“I grew up this way,” Colt McCoy says of his habit of drinking raw milk. “We had dairy cows on the farm -- just always have had raw milk." (John McDonnell/The Washington Post)

PHOENIX — The most interesting story from this week’s NFL owners’ meetings had nothing to do with instant replay or proposed changes for onside kicks or anything to do with football, actually. The most interesting story from this week’s meetings — maybe any recent owners’ meetings — was Washington Redskins Coach Jay Gruden’s revelation that quarterback Colt McCoy drinks raw milk every day.

The topic came up Tuesday morning during Gruden’s media session at the Arizona Biltmore. Gruden was describing how unfair it seemed that a random kick to the leg cracked McCoy’s fibula, ending the quarterback’s season last December, when he finally shook his head and gave a dry laugh.

“I mean, this is a guy who works hard and drinks a gallon of milk every day for strong bones,” Gruden said.

Then, he added: “And I think it’s the milk that’s not pasteurized, either.”

Gruden laughed again. “He should have healthy bones, right?”

Wednesday morning, McCoy, who grew up in the small Texas farm town of Tuscola, confirmed Gruden’s account.

“I do drink raw milk but not a gallon a day, ha ha,” McCoy said in a text message.
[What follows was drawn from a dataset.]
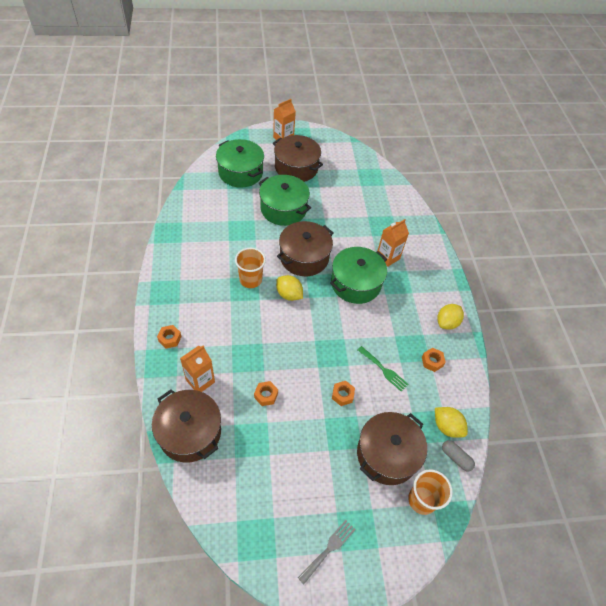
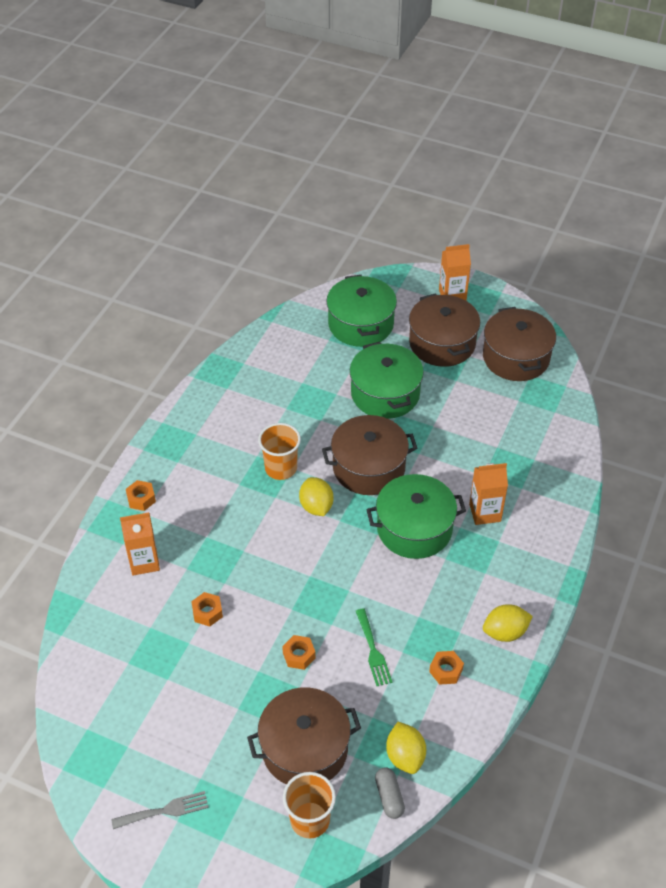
camera: 35 degrees right, 5 degrees down
(190, 432) = (97, 612): brown pot -> brown pot (516, 357)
What possibly compels a person to drink raw, or unpasteurized, milk every day? Is it a part of some extreme diet? Is there some great physical benefit? Does raw milk even taste good?

“I grew up this way,” McCoy texted back. “We had dairy cows on the farm — just always have had raw milk. Tastes much better. Until my fibula I’ve never had a broken bone.”

McCoy was asked where he gets raw milk. A few minutes later, he replied.

“Hard to find,” he texted. “Basically have to have your own cow.”

And so does this mean McCoy has his own cow in Northern Virginia where he lives during the season?

“No, not right now” he said in another text. “Need to find one.”

McCoy did not elaborate on how or when he might be getting his Virginia-area cow and even got a little mysterious when pressed about how raw milk winds up in his glass each day.

“I, for sure, drink it in Texas,” he said. “Can’t tell you how I get it in Virginia.”

McCoy’s habit is not recommended by the U.S. Food and Drug Administration (FDA). According to the FDA’s website, “raw milk, i.e., unpasteurized milk, can harbor dangerous microorganisms that can pose serious health risks to you and your family” and “can carry dangerous bacteria such as Salmonella, E. coli, Listeria, Campylobacter, and others that cause foodborne illness, often called ‘food poisoning.’”

McCoy is currently recovering from another surgery to repair the fibula he cracked last year. Gruden said everyone was trying to rush McCoy back onto the field before the end of the year, and that “we probably didn’t get time to get it healed the right way so we had (to do) a small procedure.”

Gruden has said McCoy will miss the first session of organized team activities and insisted McCoy will be ready for the start of the season. When asked about his latest surgery on Wednesday, McCoy said, “I’m going to be okay.”